Exercise objective:
Please copy out every line in the entries that includes the word "затрат".

Given records:

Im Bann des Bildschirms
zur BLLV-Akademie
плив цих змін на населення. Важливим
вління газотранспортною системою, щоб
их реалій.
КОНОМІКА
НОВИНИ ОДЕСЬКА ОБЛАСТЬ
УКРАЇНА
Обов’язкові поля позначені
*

* * *

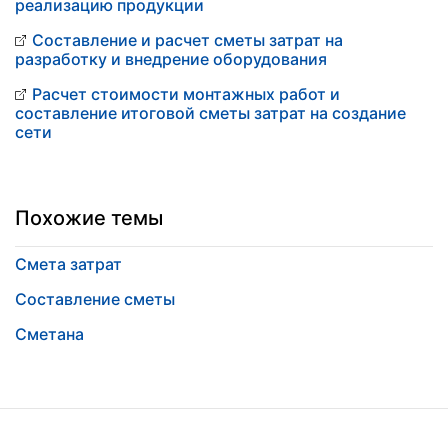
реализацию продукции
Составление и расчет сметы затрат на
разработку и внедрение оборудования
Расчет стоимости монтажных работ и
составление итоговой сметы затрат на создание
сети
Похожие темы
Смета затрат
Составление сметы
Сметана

Exercise response:
Составление и расчет сметы затрат на
составление итоговой сметы затрат на создание
Смета затрат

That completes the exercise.